==== PASSAGE PROVIDED

This was beginning to take its toll, and the Royal Navy decided to take a serious look at the issue of scurvy. And the Royal Navy was in luck, because it had James Lind in its ranks, a Scotsman who had read the writings of his colleague John Woodall. Lind would go down in history as the first doctor to have conducted a clinical study, in which he divided his twelve patients into two groups. The first was given vinegar, garlic juice, cider or seawater. The second group was given orange and lemon juice - which, by the way, must be very pleasant to sip when your gums are on fire, but it worked beyond all expectations. In less than a week, the six crewmen saw their condition seriously improve, while the others' health continued to deteriorate.

Citrus fruits was found to help fight scurvy: Lind 1 - Scurvy 0. You'd think that with such a clear demonstration, the case would be made - but not really. Lind grasped the principle but lacked the resources to understand the mechanisms at work. Using the theory of humours (or "humorism"), he concluded that the dry, acidic mood had to be influenced to restore the balance with the wet mood, which was bound to be reinforced on board ship. He therefore recommended the consumption of hydrochloric acid, mixed with drinking water rations or malt wort. And that's how you ended up drinking a perfectly ineffective beverage, for the simple reason that there wasn't a single milligram of vitamin C in it. It wasn't until 1799 that the Royal Navy stuck to good old lemon juice, or rather lemon rob, which added a touch of alcohol - a military secret that became widespread on its ships from the beginning of the 19th century, and was more or less copied by the fleets of other maritime nations.

Over time, the British navy began to replace its lemon juice with lime juice, imported by the shipload from its Indian colonies. And that sounds great on paper: lime juice is much more acidic to the taste than yellow lemon. Except that lime is much less rich in vitamin C than the other. The remedy was still effective - but much less so. Nobody realised this however thanks to the development of steam-powered shipping, which shortens journey times. Apart from the crews of whalers, who were often off on ocean voyages lasting one, two or three years, the replacement of lemon juice by lime juice had no visible consequences at sea for shorter journeys, especially as the discovery of canned food in 1804 also did its part to improve the diet of sailors. On the other hand, this omission would cause some serious damage in certain cases, for example during polar expeditions.

========
==== PROVIDED INFORMATION

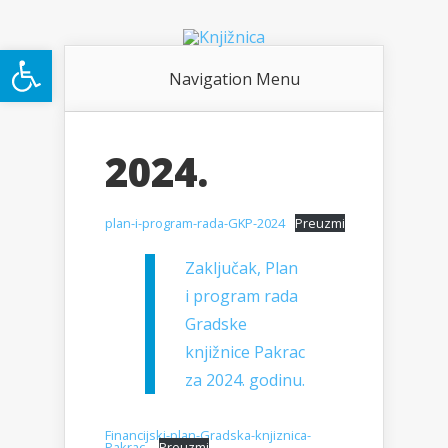
Open toolbar
Navigation Menu
2024.
plan-i-program-rada-GKP-2024
Preuzmi
Zaključak, Plan
i program rada
Gradske
knjižnice Pakrac
za 2024. godinu.
Financijski-plan-Gradska-knjiznica-
Pakrac-
Preuzmi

========

▶ [WORK INSTRUCTION]:
Pick up the passage on scurvy and the Royal Navy after its last sentence, and continue it.

▶ [TASK ANSWER]:
However, from the mid-19th century onwards, the major scurvy epidemics occurred mainly on land: the great Irish famine of 1845 to 1852 caused a total of over a million deaths, many of them from scurvy: the potato crops, which were low in vitamin C but abundant, had been ravaged by mildew. Scurvy epidemics occurred again from time to time, during the California Gold Rush (1848-1856, with 10,000 deaths), the American Civil War (during 1861-65) and the Siege of Paris in 1870. Yet the figures do not come close to the many years in which scurvy was a death sentence for those at sea. In any case, as soon as the supply channels were re-established in the epidemics mentioned before, vitamin C deficiencies were more or less eliminated naturally.

More insight would arrive thanks to the work of two Norwegian researchers, Axel Holst and Theodor Frølich. They were working on beriberi in 1907, with a guinea pig model. This is one of the few mammals, apart from primates, not capable of producing ascorbic acid on its own. This meant that by trying to give them beriberi, the two researchers gave them scurvy. A real stroke of luck, since their discovery highlighted the role of dietary deficiencies in the development of the disease.

To finally understand how scurvy 'works', however, we had to wait until 1932 and the discovery of vitamin C by the Hungarian scientist Albert Szent-Györgyi, who finally, managed to isolated ascorbic acid.

Notes
  1. The record for vitamin C levels is brilliantly held by the amla fruit, or Nepalese gooseberry, with 610 milligrams of vitamin C per 100 grams. The guava, with 228 mg per 100 g, comes in at an honourable second.